Ich streife mir die Jacke ab, ziehe meine Schuhe aus und gehe dann langsam die blankpolierte Treppe nach oben. Automatisch sucht meine Hand das Geländer, denn jedes Mal habe ich Angst, auf diesen glatten Steinstufen auszurutschen.
Das Telefon klingelt, doch ich gehe nicht ran. Es wird sowieso kein Anrufer für mich sein, bestimmt nur für meinen Vater.
Papa ist nicht sehr viel anders als Mama, nur nicht so dominant und laut. Ich kann mich nicht erinnern, wann ich ihn das letzte Mal lachen gesehen habe. Und damit meine ich, ein ehrliches, herzhaftes Lachen. Nicht diese falschen, viel zu übertrieben Laute, welche schon beinahe spöttisch klingen. Papa ist ein mürrischer Mensch, der schnell gestresst ist und immer seine Ruhe braucht.
Doch wenn sehr wichtige Personen zu Besuch bei uns sind, dann mutiert er urplötzlich zu einem gastfreundlichen, charismatischen Menschen - genau wie Mama, die in solch einem Moment die geliebte, glückliche Ehefrau spielen darf.
Sie wirken auf mich beide wie böse Maschinen, ohne Herz, ohne Seele. Manchmal frage ich mich, ob ich wirklich ein gewolltes Kind bin. Ob sie mich überhaupt lieben.
Ich weiß es nicht.
Aber ich glaube, dass dem nicht so ist.
Ich fühle mich oft fehl am Platz und habe das Gefühl, durch meine „andere“ Denkweise in meiner Familie nicht dazuzugehören.

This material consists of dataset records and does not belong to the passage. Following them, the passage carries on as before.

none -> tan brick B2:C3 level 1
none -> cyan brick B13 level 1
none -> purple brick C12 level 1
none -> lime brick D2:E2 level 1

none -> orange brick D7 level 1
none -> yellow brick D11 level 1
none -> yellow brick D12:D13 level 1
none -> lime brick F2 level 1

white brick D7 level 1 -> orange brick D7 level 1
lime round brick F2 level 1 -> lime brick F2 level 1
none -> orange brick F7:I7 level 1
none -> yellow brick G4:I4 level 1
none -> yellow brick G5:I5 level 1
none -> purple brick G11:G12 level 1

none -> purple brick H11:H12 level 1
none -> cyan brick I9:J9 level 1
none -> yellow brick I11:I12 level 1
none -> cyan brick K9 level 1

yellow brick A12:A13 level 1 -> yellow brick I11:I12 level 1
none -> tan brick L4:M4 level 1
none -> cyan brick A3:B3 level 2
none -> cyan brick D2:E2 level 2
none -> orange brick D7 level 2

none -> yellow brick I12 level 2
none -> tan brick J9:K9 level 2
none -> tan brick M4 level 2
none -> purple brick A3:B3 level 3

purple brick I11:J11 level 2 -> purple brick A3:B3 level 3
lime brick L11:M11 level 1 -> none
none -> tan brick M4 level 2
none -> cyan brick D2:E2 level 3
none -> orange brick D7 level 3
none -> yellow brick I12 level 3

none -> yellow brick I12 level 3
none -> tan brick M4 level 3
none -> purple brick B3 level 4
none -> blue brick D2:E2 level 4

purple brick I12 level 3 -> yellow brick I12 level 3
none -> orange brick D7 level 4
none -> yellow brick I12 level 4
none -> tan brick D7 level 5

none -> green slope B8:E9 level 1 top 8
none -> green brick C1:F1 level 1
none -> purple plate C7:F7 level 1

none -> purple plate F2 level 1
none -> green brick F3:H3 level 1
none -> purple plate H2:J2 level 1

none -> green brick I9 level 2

Ich bin sehr gut in der Schule, eine Streberin würde man zu mir sagen, der Lehrerliebling eben. Doch das ist auch schon das einzige, was mich mit meiner Familie verbindet. Ansonsten kann ich ihre Meinungen und Einstellungen nicht teilen.
Meine Familie ist kein sicherer Hafen für mich.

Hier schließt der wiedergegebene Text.